Sein Streben, alles zu veredeln
Schillers Briefwechsel mit Goethe erscheint wissenschaftlich kommentiert.
Düsseldorf. Geburtstag eines großen Genies - da muss Schillers Briefwechsel mit einem anderen Genie, Johann Wolfgang von Goethe, neu und erstmals nach den Regeln historisch-kritischer Editionskunst, getreu nach den überlieferten Handschriften, her. Vor allzu vielen Fußnoten schützt der Kommentarband, der ergänzende Informationen bereit hält.

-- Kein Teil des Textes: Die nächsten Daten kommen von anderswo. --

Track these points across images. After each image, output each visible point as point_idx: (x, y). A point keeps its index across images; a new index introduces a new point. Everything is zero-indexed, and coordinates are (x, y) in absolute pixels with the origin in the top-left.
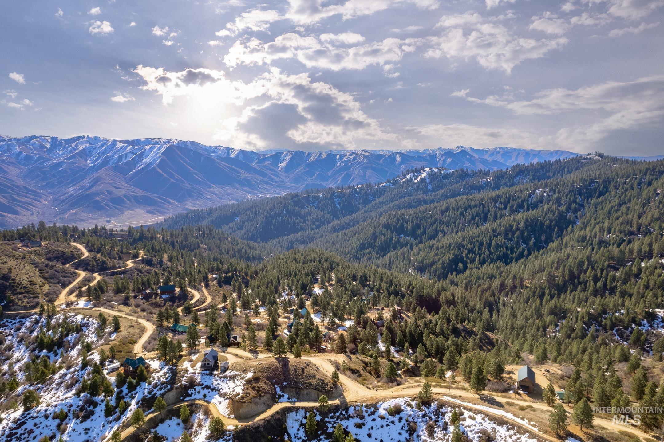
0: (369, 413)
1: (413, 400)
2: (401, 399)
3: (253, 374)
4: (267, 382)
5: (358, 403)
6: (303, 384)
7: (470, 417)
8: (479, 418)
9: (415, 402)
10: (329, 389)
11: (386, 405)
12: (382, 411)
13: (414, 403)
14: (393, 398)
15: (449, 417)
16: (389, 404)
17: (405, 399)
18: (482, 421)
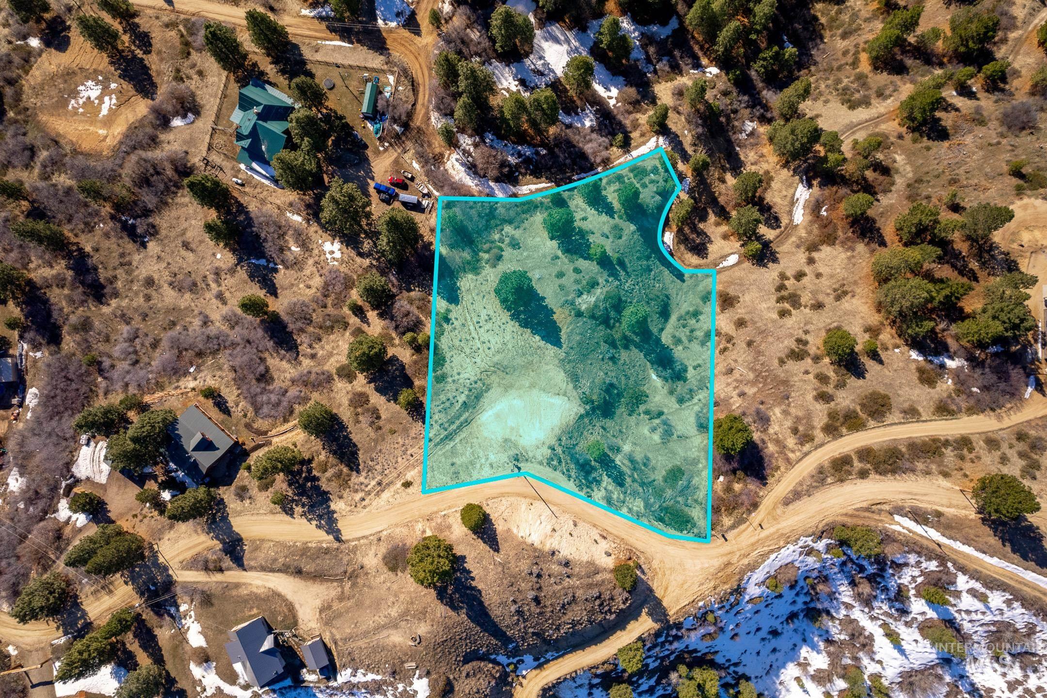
0: (728, 607)
1: (820, 538)
2: (791, 548)
3: (425, 681)
4: (468, 667)
5: (701, 604)
6: (558, 629)
7: (972, 592)
8: (996, 599)
9: (825, 541)
10: (622, 606)
11: (759, 575)
12: (753, 590)
13: (821, 545)
14: (772, 551)
15: (914, 578)
16: (767, 570)
17: (801, 543)
18: (1004, 606)
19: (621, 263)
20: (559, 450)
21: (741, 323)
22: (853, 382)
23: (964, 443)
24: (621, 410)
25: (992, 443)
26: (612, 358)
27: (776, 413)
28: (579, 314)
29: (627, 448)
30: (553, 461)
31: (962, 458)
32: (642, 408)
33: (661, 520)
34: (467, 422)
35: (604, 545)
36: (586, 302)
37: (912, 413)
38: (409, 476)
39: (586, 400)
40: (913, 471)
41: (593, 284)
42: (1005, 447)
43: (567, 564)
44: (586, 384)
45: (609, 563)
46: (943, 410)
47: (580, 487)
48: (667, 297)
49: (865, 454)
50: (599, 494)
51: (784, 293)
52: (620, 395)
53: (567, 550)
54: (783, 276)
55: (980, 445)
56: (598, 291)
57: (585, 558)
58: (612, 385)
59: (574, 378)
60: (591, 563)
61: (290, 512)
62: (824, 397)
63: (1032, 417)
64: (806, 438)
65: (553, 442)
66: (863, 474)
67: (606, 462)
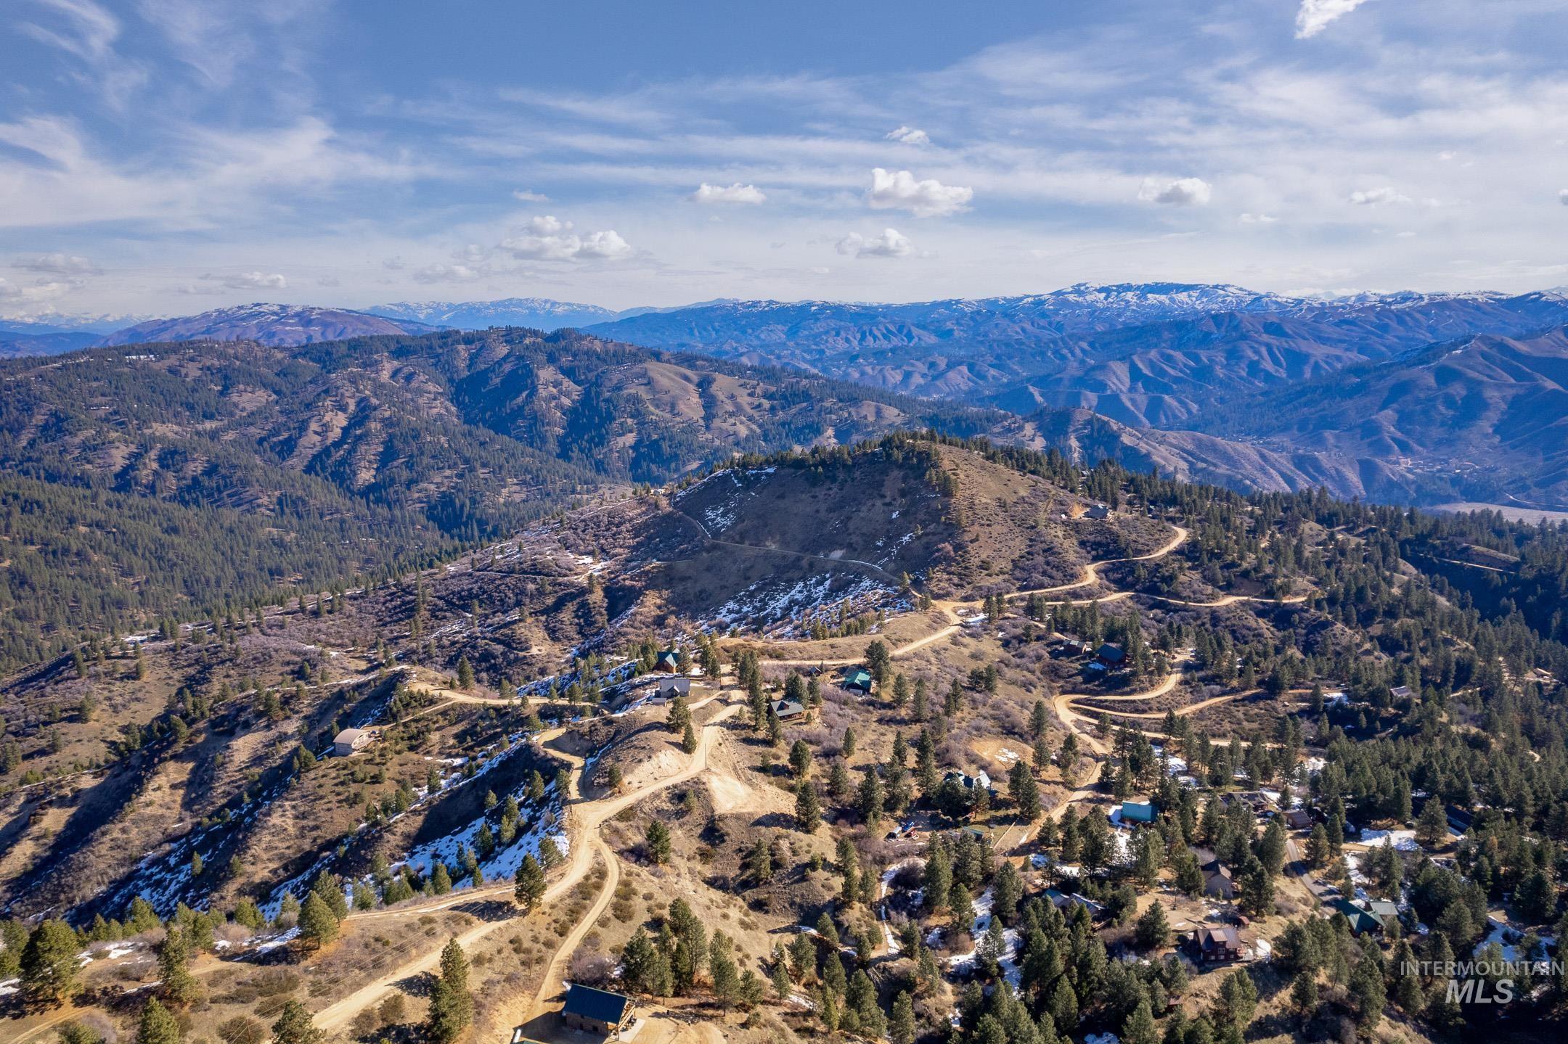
5: (567, 814)
19: (804, 879)
20: (701, 787)
21: (725, 916)
22: (647, 917)
23: (563, 933)
24: (703, 845)
25: (549, 944)
26: (740, 850)
27: (656, 880)
28: (778, 837)
29: (679, 832)
30: (697, 782)
31: (556, 921)
32: (698, 857)
33: (631, 808)
34: (739, 778)
35: (636, 785)
36: (784, 844)
37: (603, 922)
38: (723, 748)
39: (722, 818)
40: (570, 896)
41: (795, 853)
42: (540, 946)
43: (640, 761)
44: (732, 823)
45: (626, 780)
46: (591, 939)
47: (675, 786)
48: (767, 912)
49: (598, 887)
50: (664, 794)
51: (733, 947)
52: (713, 845)
53: (647, 766)
54: (747, 957)
55: (555, 937)
56: (789, 854)
57: (636, 771)
58: (723, 841)
59: (738, 817)
60: (632, 771)
61: (732, 717)
62: (648, 897)
63: (547, 980)
64: (629, 874)
65: (708, 786)
66: (587, 878)
67: (679, 814)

Der Briefwechsel, den Schiller 1794 begann, als er Goethe noch ganz formell ("Hochwohlgebohrner Herr, hochzuvererender Herr Geheimer Rath") um Mitarbeit an einer Zeitschrift bat, die er sowie Fichte und Wilhelm von Humboldt herausgeben wollten.
Goethe sagt begeistert zu - und damit beginnt "die bedeutendste Epoche der deutschen Literaturgeschichte", sagt der Brief-Herausgeber Philologie-Professor Norbert Oellers. Dem Bonner Emeritus ist die großartige Leistung zu verdanken.
Die 1.015 Briefe zu lesen bedeutet, in den Entstehungsprozess fast aller großen Arbeiten beider Dichter einzutauchen. Sie tauschen sich aus über die Begegnungen mit philosophisch, literarisch oder musikalisch bedeutsamen Persönlichkeiten der Zeit.
Ihre Briefe sind überdies in wachsendem Maße von tiefer Innigkeit. Und wenn der Austausch ganz dringlich wird, endet das Briefchen mit: "Morgen mehr." Transportiert wird die Botschaft - Oellers hat auch analysiert, dass Goethes Papier das feinere ist und worin es sich in dem von Schiller unterscheidet - per Boten, Reiter, Kutsche.
Da gab es kein Telefon, geschweige denn E-Mails, Handy, SMS. Man schrieb mit Tinte und Federkiel (Goethe diktierte, was mitunter zu kuriosen Fehlern führte). Man hatte kein Fernsehen und viel Zeit. Man schrieb, las und ging ins Theater. Es beginnt eine atemberaubend rasante dramatische Produktion.
Schiller verfasst "Maria Stuart", uraufgeführt 1800, "Die Jungfrau von Orleans" (1801), "Die Braut von Messina", (1803), "Whilhelm Tell" (1804). In diesem Jahr reist er auch zum ersten und einzigen Mal nach Berlin, wo ihm das preußische Königspaar die für damalige Verhältnisse enorme Summe von 3.000 Talern Salär Jahresgehalt anbietet. Heimgekehrt, bittet Schiller erst einmal den Herzog von Weimar um Gehaltsverdoppelung - und erhält sie natürlich.
Was aber berührte den großen Goethe an dem dürren schwäbischen Wicht, dass er ihm wie keinem sonst seine Werke anvertraute, seinen "Wilhelm Meister" komplett von ihm korrigieren ließ und, wenn Schiller dies empfahl, sogar kürzte, strich, umarbeitete? "Schillern war eben diese echte Christus-Tendenz eingeboren, er berührte nichts Gemeines, ohne es zu veredeln", schrieb er.
Die Begegnung mit ihm wird ihm Bedürfnis: "Ich wünsche sehr Sie wiederzusehen." Schiller geht es nicht anders: "Ich sehne mich nach einer Zeile von Ihnen." Goethe: "Heute früh erwartete ich vergebens einen Brief von Ihnen, wenn nur nicht das Außenbleiben desselben auf ein Übelbefinden deutet."
Es muss wohl die unerhörte Kühnheit Schillers gewesen sein, sein geistiger Höhenflug und sein unbedingtes Bekenntnis zur Freiheit als Bedingung menschlichen Lebens, die bereits dem theatralischen Entwurf der "Räuber" zugrunde lag, die er als 20-Jähriger schrieb. "Montags erhalten Sie den Wallenstein ganz. Tot ist er schon, ich habe nur noch zu bessern und zu feilen", schreibt Schiller 1899. Anderntags Goethe: "Recht herzlich gratuliert zum Tode des theatralischen Helden!"